Exploiting Ground‐Based Observations to Infer Arctic Surface Cloud Feedbacks
Principal Investigator
Ivy Tan
— McGill University, Montreal, Canada
Abstract
Arctic amplification is a well-known yet poorly understood phenomenon. The most recent generation of global climate models (GCMs) participating in the sixth phase of the Coupled Model Intercomparison Project (CMIP6) show enhanced warming in the Arctic relative to the previous generation of GCMs. A less negative cloud feedback is among the primary reasons for the enhanced projected warming in the Arctic — a region where low-level stratiform mixed-phase clouds are ubiquitous. Recent studies have demonstrated the sensitivity of projected climate warming to the amount of supercooled liquid water in mixed-phase clouds via the cloud-phase feedback mechanism. In this mechanism, the fraction of supercooled liquid water within mixed-phase clouds increases with surface warming thus leading to optically thicker clouds. However, as a poorly observed region due to challenges associated with large- scale satellite remote sensing, Arctic cloud feedbacks are poorly constrained and the current diagnostic tools available at our disposal preclude an accurate assessment of these feedbacks.
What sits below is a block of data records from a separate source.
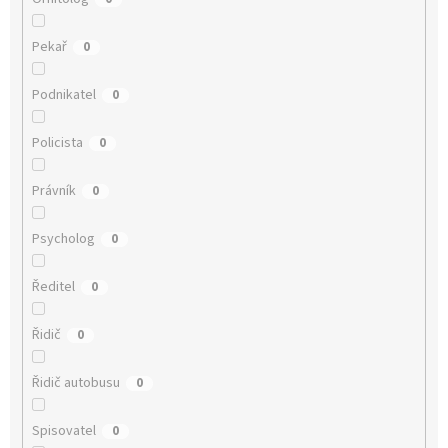
Pekař
0
Podnikatel
0
Policista
0
Právník
0
Psycholog
0
Ředitel
0
Řidič
0
Řidič autobusu
0
Spisovatel
0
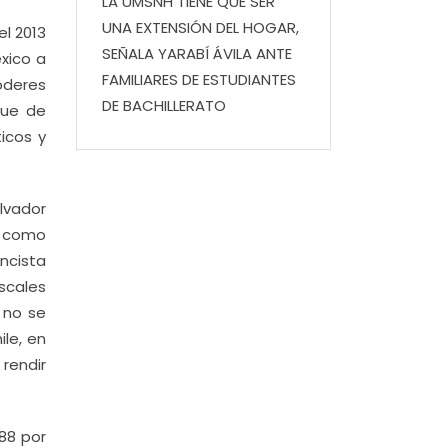
LA UMSNH TIENE QUE SER
UNA EXTENSIÓN DEL HOGAR,
el 2013
SEÑALA YARABÍ ÁVILA ANTE
xico a
FAMILIARES DE ESTUDIANTES
poderes
DE BACHILLERATO
que de
icos y
lvador
í como
ncista
scales
 no se
le, en
 rendir
288 por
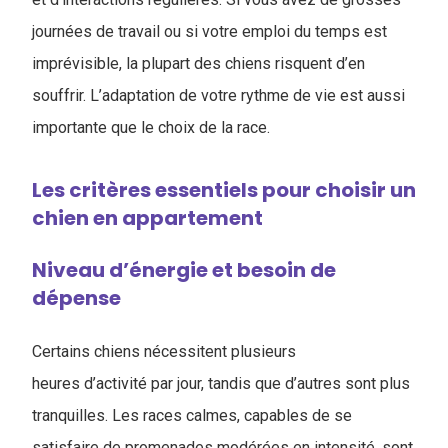
journées de travail ou si votre emploi du temps est
imprévisible, la plupart des chiens risquent d’en
souffrir. L’adaptation de votre rythme de vie est aussi
importante que le choix de la race.
Les critères essentiels pour choisir un
chien en appartement
Niveau d’énergie et besoin de
dépense
Certains chiens nécessitent plusieurs
heures d’activité par jour, tandis que d’autres sont plus
tranquilles. Les races calmes, capables de se
satisfaire de promenades modérées en intensité, sont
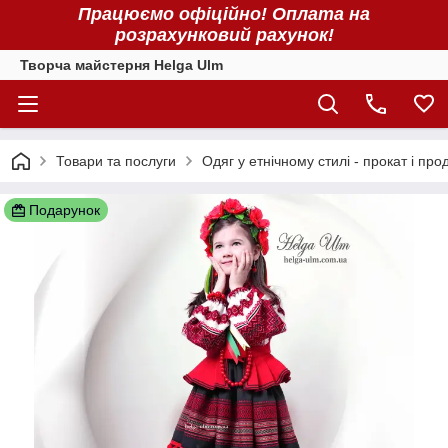
Працюємо офіційно! Оплата на
розрахунковий рахунок!
Творча майстерня Helga Ulm
Товари та послуги
Одяг у етнічному стилі - прокат і про
Подарунок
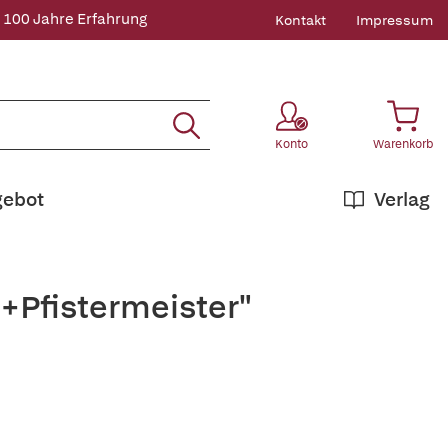
 100 Jahre Erfahrung
Kontakt
Impressum
Konto
Warenkorb
gebot
Verlag
+Pfistermeister"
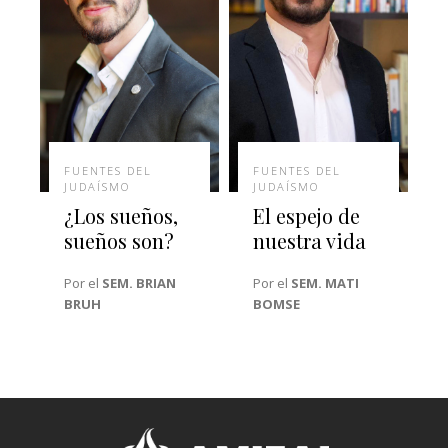
FUENTES DEL
FUENTES DEL
JUDAÍSMO
JUDAÍSMO
¿Los sueños,
El espejo de
sueños son?
nuestra vida
Por el
SEM. BRIAN
Por el
SEM. MATI
BRUH
BOMSE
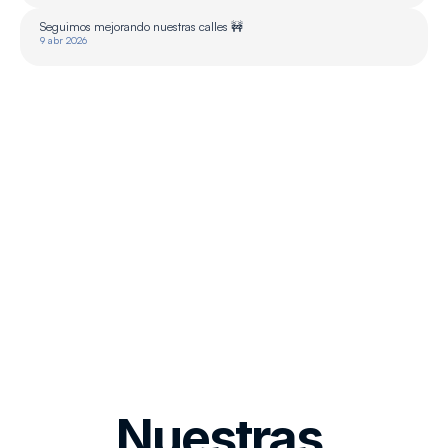
Seguimos mejorando nuestras calles 🚧
9 abr 2026
Nuestras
The intention of the proposed work is to exploit the unique and superior capabilities of the Department of Energy Atmospheric Radiation Measurement (ARM) ground-based instruments at the North Slope of Alaska site in Barrow, Alaska to observe low-level clouds from the surface perspective to test the hypothesis that an interannual longwave cloud-phase feedback from the surface perspective with a significant contribution from changes in cloud particle size can be observed. This will be achieved through three main tasks. The first task will be to determine the role of thermodynamic phase shifts in the interannual variability of cloud optical depth variations with temperature to establish time invariance in order to link it with the long-term cloud-phase feedback. The second and third tasks will collectively develop a unique and novel framework involving the derivation of 3-dimensional (3-D) joint histograms of cloud fraction and 3-D mixed-phase cloud radiative kernels to decompose the contribution of cloud microphysical processes to the Arctic cloud feedback from the surface perspective. Together, these three tasks will elucidate the contribution of changing cloud particle size and water path to the Arctic low-level cloud feedback to ultimately address the shortcomings in the representations of cloud microphysical processes in GCMs and thus place tighter observational constraints on the Arctic cloud-phase feedback.